Darry: So the other day I sent Sodapop out to get us some gas.
Darry: And instead of getting gas, he got us novelty cookie cutters.
Darry: Now everything we eat is shaped like a dinosaur.
Darry: …
Darry: I love him so much.
Two-Bit: “Which one of you was gonna tell me that tea tastes different if you put it in hot water?”
Everyone: …?
Steve: “…You were putting it in cold water…?”
Pony: Two-Bit? Answer the question Two-Bit!”
Two-Bit: “Yeah? I thought for like 5 years that people just like put it in hot water to speed up the… ‘tea-ification’ process! Didn’t realize there was like an actual reason..”
Dally: “You don’t have the patience to microwave water for three minutes?”
Pony: Why are you putting it in the microwave TO BOIL IT?!”
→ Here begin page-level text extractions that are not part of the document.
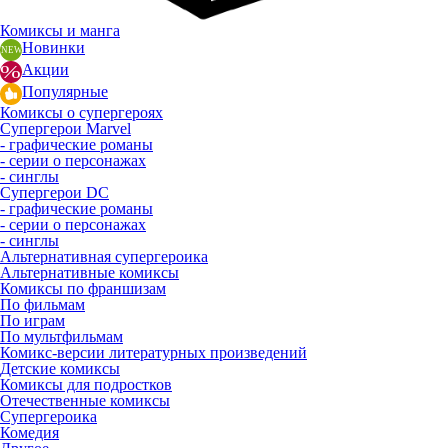
Комиксы и манга
Новинки
Акции
Популярные
Комиксы о супергероях
Супергерои Marvel
- графические романы
- серии о персонажах
- синглы
Супергерои DC
- графические романы
- серии о персонажах
- синглы
Альтернативная супергероика
Альтернативные комиксы
Комиксы по франшизам
По фильмам
По играм
По мультфильмам
Комикс-версии литературных произведений
Детские комиксы
Комиксы для подростков
Отечественные комиксы
Супергероика
Комедия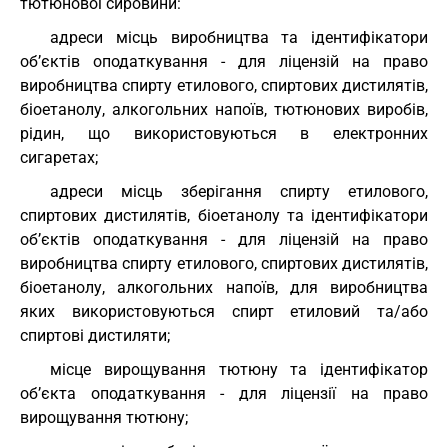
тютюнової сировини:
адреси місць виробництва та ідентифікатори
об’єктів оподаткування - для ліцензій на право
виробництва спирту етилового, спиртових дистилятів,
біоетанолу, алкогольних напоїв, тютюнових виробів,
рідин, що використовуються в електронних
сигаретах;
адреси місць зберігання спирту етилового,
спиртових дистилятів, біоетанолу та ідентифікатори
об’єктів оподаткування - для ліцензій на право
виробництва спирту етилового, спиртових дистилятів,
біоетанолу, алкогольних напоїв, для виробництва
яких використовуються спирт етиловий та/або
спиртові дистиляти;
місце вирощування тютюну та ідентифікатор
об’єкта оподаткування - для ліцензії на право
вирощування тютюну;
Dally: “Do you think I have the patience to boil water on a stove?”
Pony: “It takes less than a minute!”
Dally: “Dude. Is your stovetop powered by THE FUCKING SUN?!”
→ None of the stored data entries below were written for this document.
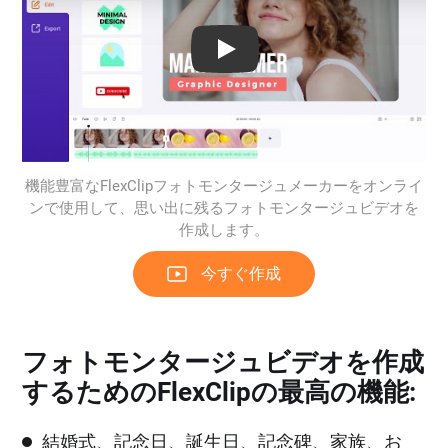
Play: Keynote (Google I/O '18)
機能豊富なFlexClipフォトモンタージュメーカーをオンライ
ンで使用して、思い出に残るフォトモンタージュビデオを
作成します。
今すぐ作成
フォトモンタージュビデオを作成
するためのFlexClipの最高の機能:
結婚式、記念日、誕生日、記念碑、家族、お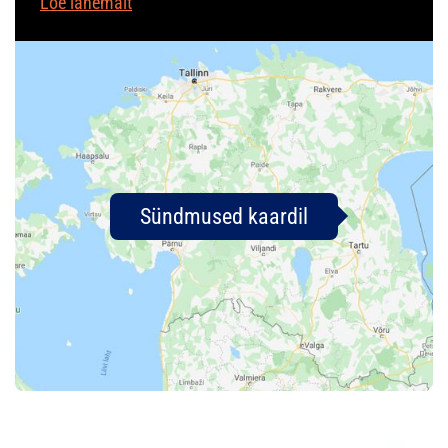
Loe lähemalt
Sündmused kaardil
Pony: “How long does it take you to boil a cup of water on the stove?”
Dally: “Like 7 minutes?”
Pony: “Just stick the mug on top of the stove on medium heat. And it boils in like 2 minutes. Less than that and you use a saucepan!”
Sodapop: “YOU’RE PUTTING THE WHOLE MUG ON THE STOVE??? ON MEDIUM HEAT??? Your stove is enchanted.”
Steve: “Every single person in this house is a fucking lunatic.”